Who is Sanjiv T Lall? Why should you read this book?

Well, I was also filled with the same scepticism when I started turning the pages. An autobiography of an unknown entity held little interest to me.

But soon I realised that there is something more about this book, there is some x-factor about this persona. Yes, it is an autobiography of an ordinary person, a person who started as a rookie and then went ahead to achieve great success in life. But unlike the stereotypical rags-to-riches kind where it is only in the climax that through sheer luck or labour one reaches the pinnacle of success, here the real-life story is instead peppered with countless troughs and crests, and many mini victories and setbacks. And in the process, some sweet sour lessons are drawn from each of these.

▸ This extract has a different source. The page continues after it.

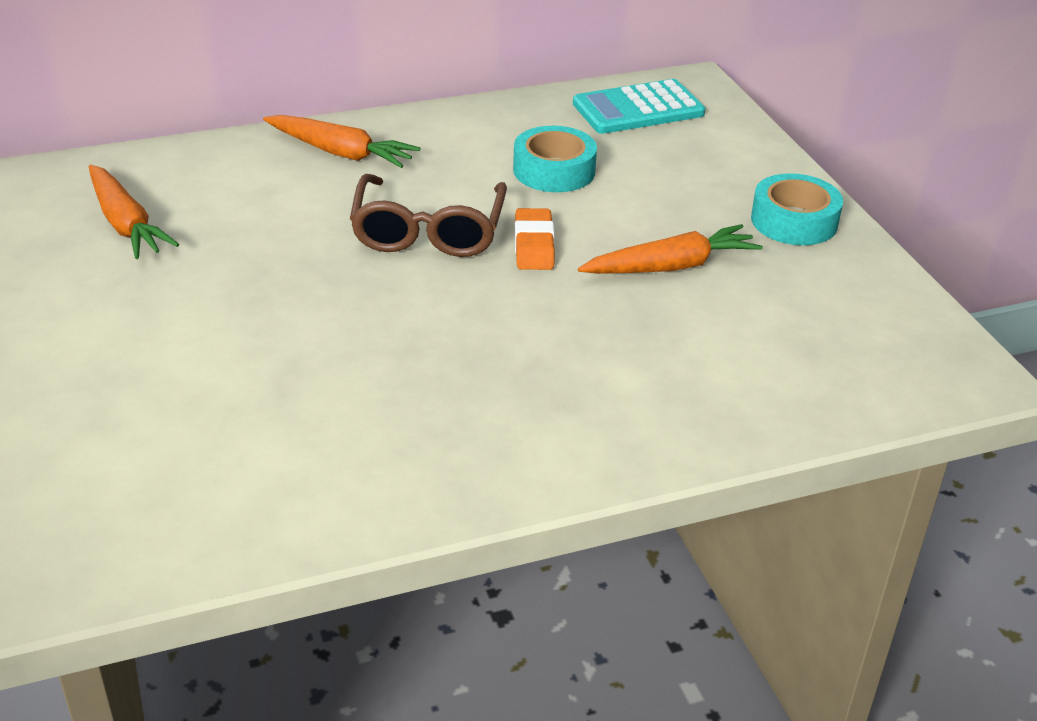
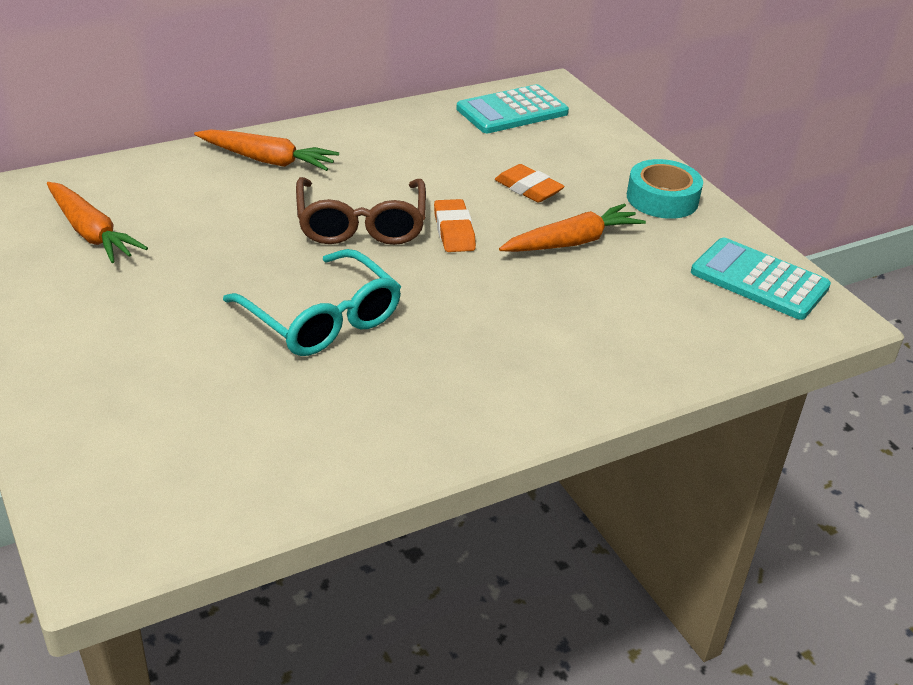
camera: 10 degrees left, 0 degrees up
turquoise tape [513,126,597,192] -> none
none -> turquoise glasses [223,249,401,356]
none -> orange eraser [495,164,565,202]
none -> turquoise calculator [691,238,831,320]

The author himself is humble enough to state: “If I can do it, so can you”.

Another beauty is that this is definitely not a dry book. It is not a documentary where the events are merely chronicled into neatly classified folders. This is a colourful, vivid, and lively book where the pace never slackens, the main course does not deviate into any frivolous directions, the writing is delightfully light (albeit with a rich vocabulary), and the intrigue factor remains intact. As you continue reading, you tend to relate to the author, you tend to be a partner with him in his roller coaster ride, and you start empathising with him.

Yet one more big plus is that the author seems to be well travelled. And coupled with his acumen to articulate, he has been able to capture the finer beauty of each of his travel travails. You get a glimpse (just a glimpse mind you) of all his delightful sojourns – Tehran, Moscow, Helsinki Stockholm, Copenhagen, London, Amsterdam, Den Haag, Antwerp, Munich, Zurich, Hamburg, Geneva, Madrid, Singapore, Hong Kong, Auckland, Los Angeles, Vancouver, Dublin, Rome, Perth…Whew! Almost like the Around-the-world-in-eighty-pages kind of journey. More, each of these places is dotted with one of the signature life experiences – whether it is the false promise given by the deceitful Sardar Sahni in Tehran, or the sweet encounter with the beautiful Merle in Den Haag (The Hague), or the chaos created amongst the gendarmes by the discovery of a toy pistol in personal possessions in Geneva, or the ploy hatched with Kay for jumping the French border – making the reading all the more endearing.

And then there are the striking incidents. The turning points, so to say, the moments of truth where the falls are many and escapes narrow. The defining events where the true character of the author stands out. Like the very interesting Reliance episode. Without giving the spoilers away, I would like to state that the boardroom scene, the guessing and double-guessing, the risking-it-all style, the art of negotiations, the calling-the-bluff instances, all took me down the Kane and Abel lane. It’s almost like you want to uncork the bubbly when the author-protagonist wins the round.

The author ends on a solemn note. “Take the passion and the opportunities that come your way and give it everything you’ve got. Love totally and infinitely. For those of you who don’t know what you want to do in life, take heart and be gentle on yourself. There is still time. Be patient, your day in the sun will surely come.”